INPUT RECORDS:
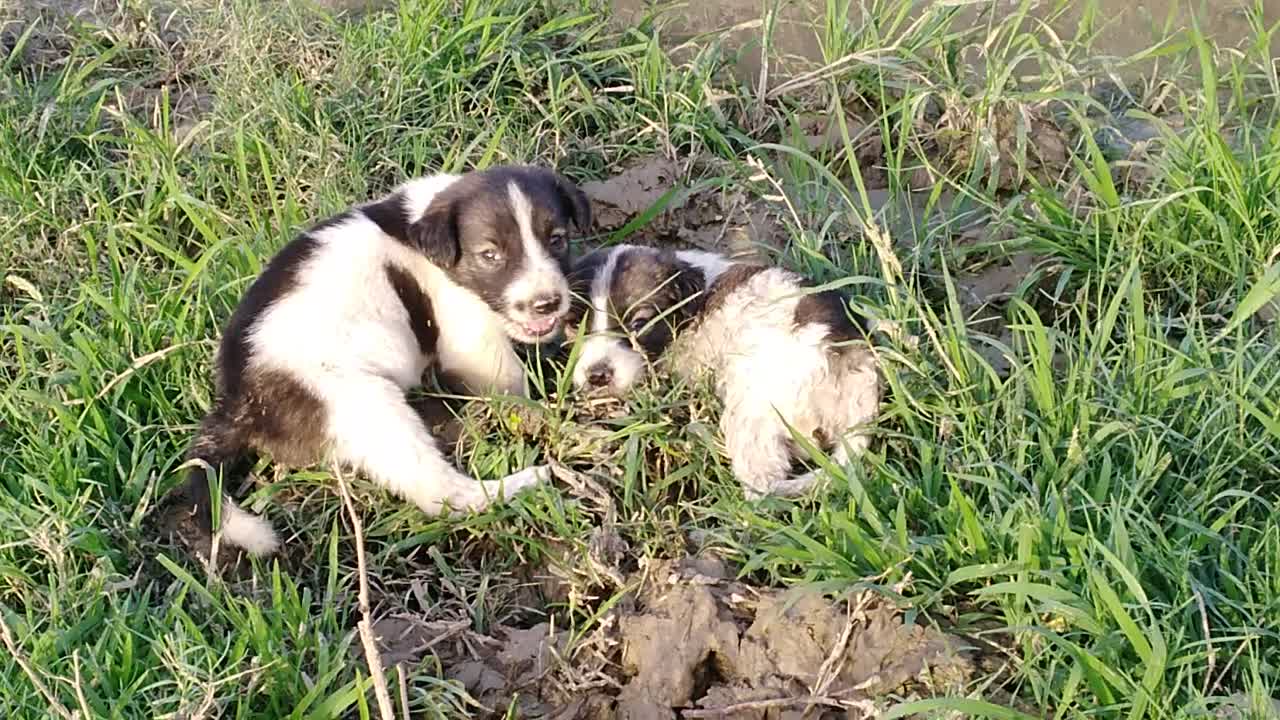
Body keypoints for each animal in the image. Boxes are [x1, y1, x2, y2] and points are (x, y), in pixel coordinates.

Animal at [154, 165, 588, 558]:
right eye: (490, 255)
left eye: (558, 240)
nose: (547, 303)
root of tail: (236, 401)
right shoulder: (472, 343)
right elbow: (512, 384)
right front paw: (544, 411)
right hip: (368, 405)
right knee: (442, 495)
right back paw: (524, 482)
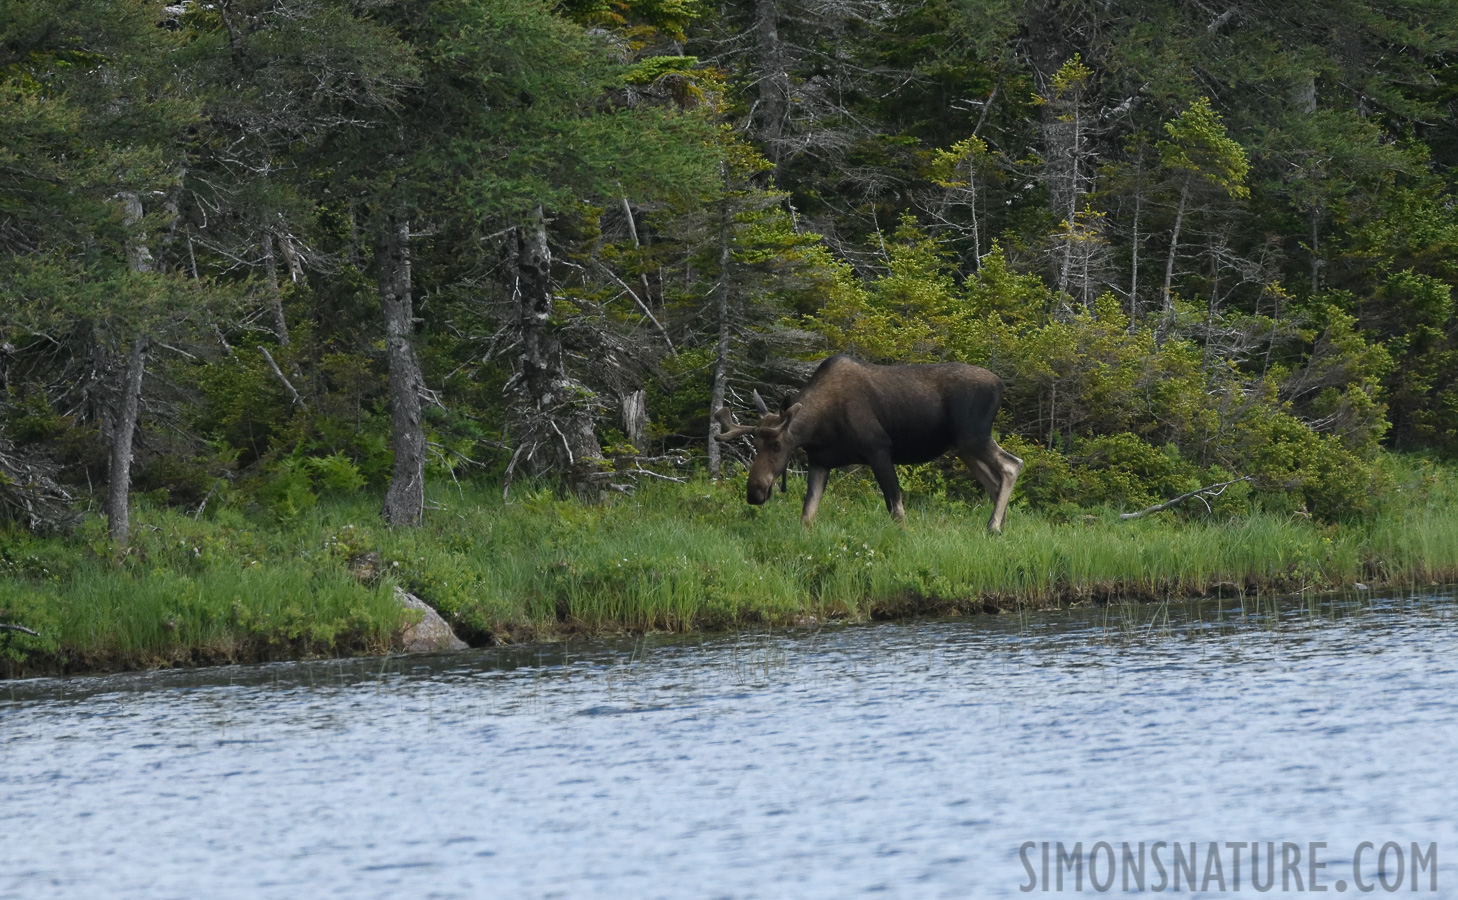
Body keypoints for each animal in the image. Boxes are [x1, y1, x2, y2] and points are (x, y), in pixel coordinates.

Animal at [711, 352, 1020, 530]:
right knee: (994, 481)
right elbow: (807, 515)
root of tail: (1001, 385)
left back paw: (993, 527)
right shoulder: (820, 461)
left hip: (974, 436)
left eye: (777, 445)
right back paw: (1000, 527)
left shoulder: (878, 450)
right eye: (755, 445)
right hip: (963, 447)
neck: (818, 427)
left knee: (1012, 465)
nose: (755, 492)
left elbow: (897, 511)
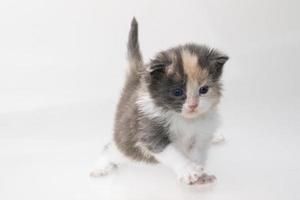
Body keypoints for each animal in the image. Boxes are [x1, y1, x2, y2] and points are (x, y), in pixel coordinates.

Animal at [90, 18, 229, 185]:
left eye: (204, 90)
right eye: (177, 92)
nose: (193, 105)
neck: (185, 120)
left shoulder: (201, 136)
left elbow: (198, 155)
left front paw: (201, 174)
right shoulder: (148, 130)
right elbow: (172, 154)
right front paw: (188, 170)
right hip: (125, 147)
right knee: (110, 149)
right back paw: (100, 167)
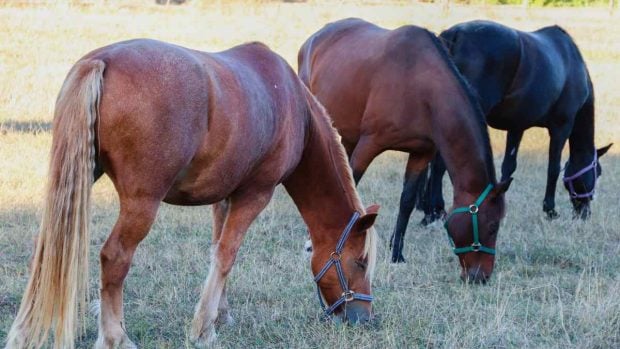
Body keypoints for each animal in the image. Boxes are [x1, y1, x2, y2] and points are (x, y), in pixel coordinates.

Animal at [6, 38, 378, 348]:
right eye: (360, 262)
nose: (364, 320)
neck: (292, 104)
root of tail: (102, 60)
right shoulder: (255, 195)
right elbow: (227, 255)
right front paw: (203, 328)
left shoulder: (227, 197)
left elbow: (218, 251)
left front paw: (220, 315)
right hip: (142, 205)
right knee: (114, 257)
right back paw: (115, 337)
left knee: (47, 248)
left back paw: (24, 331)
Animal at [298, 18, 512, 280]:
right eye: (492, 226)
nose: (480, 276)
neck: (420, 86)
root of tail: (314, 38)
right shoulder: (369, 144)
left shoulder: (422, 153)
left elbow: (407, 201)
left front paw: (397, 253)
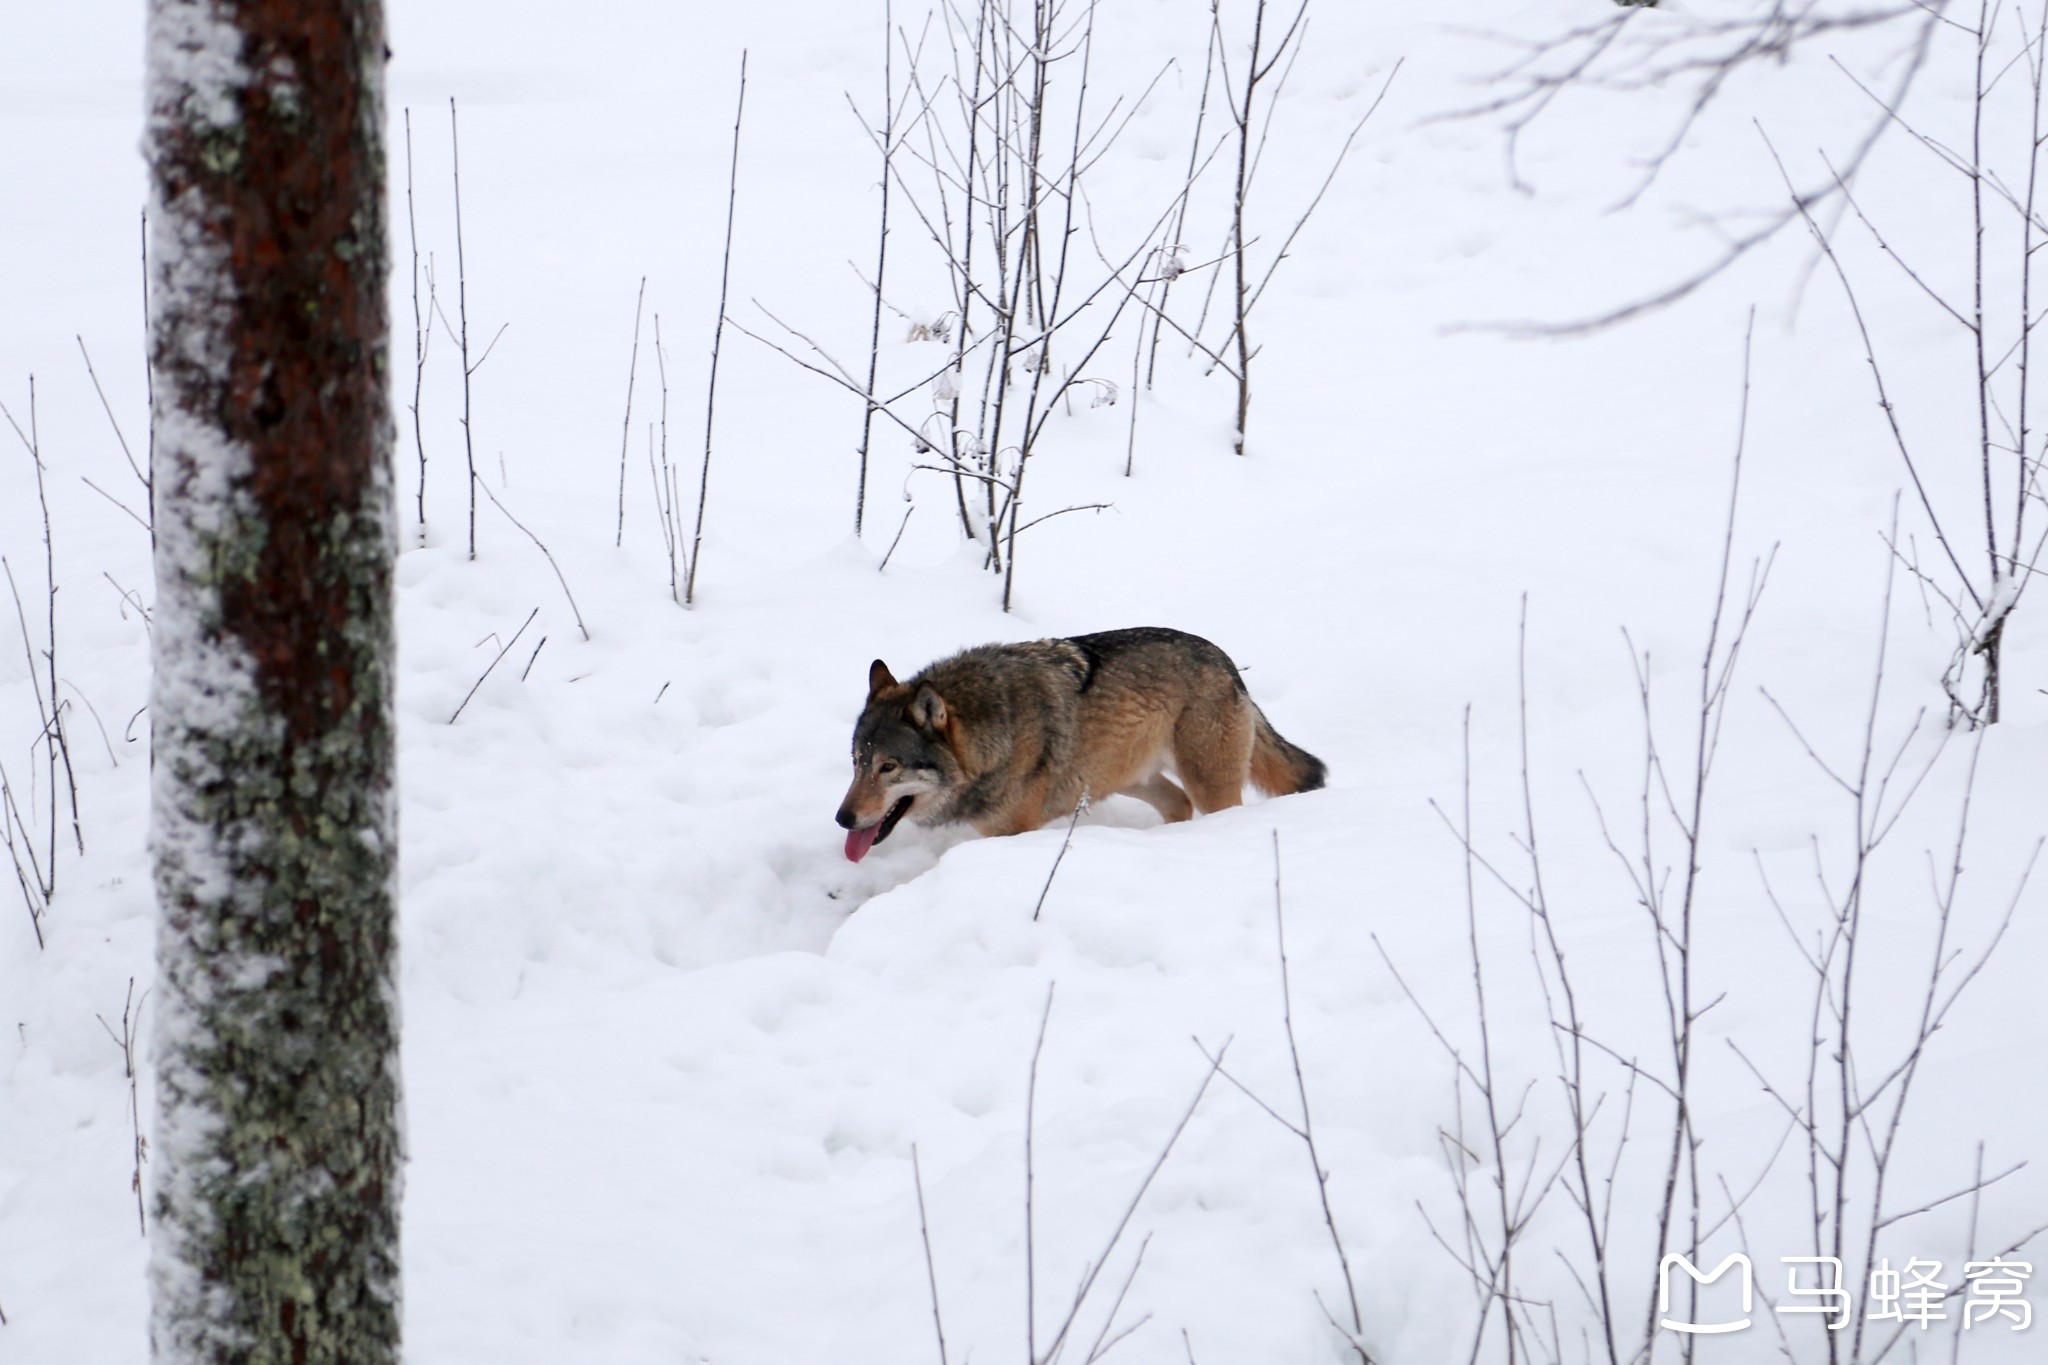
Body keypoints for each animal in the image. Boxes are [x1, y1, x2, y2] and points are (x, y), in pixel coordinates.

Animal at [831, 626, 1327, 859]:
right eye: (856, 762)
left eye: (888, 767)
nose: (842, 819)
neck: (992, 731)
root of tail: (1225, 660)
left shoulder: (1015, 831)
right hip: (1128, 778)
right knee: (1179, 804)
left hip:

WORK TO BE COMPLETED:
Nothing but an exact copy of the data, without pictures, should be returned.

SOLUTION TO THIS TASK:
Body keypoints for each animal in the image. Boxes are [x1, y1, x2, y2] and points are (x, y), in pixel coordinates.

Animal at [154, 165, 588, 558]:
right eye: (490, 255)
left eye: (558, 240)
nose: (547, 303)
root of tail: (236, 401)
right shoulder: (472, 343)
right elbow: (512, 384)
right front paw: (544, 411)
right hip: (368, 405)
right knee: (442, 495)
right back paw: (524, 482)
Body keypoints for each animal in the image. Boxes are [x1, y1, x2, y2] and points are (x, y), in pixel coordinates.

Animal at [711, 352, 1020, 530]:
right knee: (994, 481)
right elbow: (807, 515)
root of tail: (1001, 385)
left back paw: (993, 527)
right shoulder: (820, 461)
left hip: (974, 436)
left eye: (777, 445)
right back paw: (1000, 527)
left shoulder: (878, 450)
right eye: (755, 445)
right hip: (963, 447)
neck: (818, 427)
left knee: (1012, 465)
nose: (755, 492)
left elbow: (897, 511)
Body keypoints for each animal in the image. Boxes are [x1, y1, x2, y2] and points are (x, y), in pixel coordinates.

Animal at [90, 18, 229, 185]:
left eye: (204, 90)
right eye: (177, 92)
nose: (193, 105)
neck: (185, 120)
left shoulder: (201, 136)
left elbow: (198, 155)
left front paw: (201, 174)
right shoulder: (148, 130)
right elbow: (172, 154)
right front paw: (188, 170)
right hip: (125, 147)
right knee: (110, 149)
right back paw: (100, 167)
Body keypoints for each animal in the image. Boxes are [x1, y1, x2, y2] and points are (x, y), in pixel coordinates.

Animal at [6, 38, 378, 348]:
right eye: (360, 262)
nose: (364, 320)
neck: (292, 104)
root of tail: (102, 60)
right shoulder: (255, 195)
right elbow: (227, 255)
right front paw: (203, 328)
left shoulder: (227, 197)
left elbow: (218, 251)
left front paw: (220, 315)
right hip: (142, 205)
right knee: (114, 257)
right back paw: (115, 337)
left knee: (47, 248)
left back paw: (24, 331)
Animal at [298, 18, 512, 280]:
right eye: (492, 226)
nose: (480, 276)
neck: (420, 86)
root of tail: (314, 38)
right shoulder: (369, 144)
left shoulder: (422, 153)
left elbow: (407, 201)
left front paw: (397, 253)
Body keypoints for each animal in the image. Boxes are [x1, y1, x2, y2] and points are (x, y), in pixel coordinates.

Animal at [831, 626, 1327, 859]:
right eye: (856, 762)
left eye: (888, 767)
nose: (842, 819)
neck: (992, 731)
root of tail: (1225, 660)
left shoulder: (1015, 831)
right hip: (1128, 778)
right knee: (1179, 804)
left hip:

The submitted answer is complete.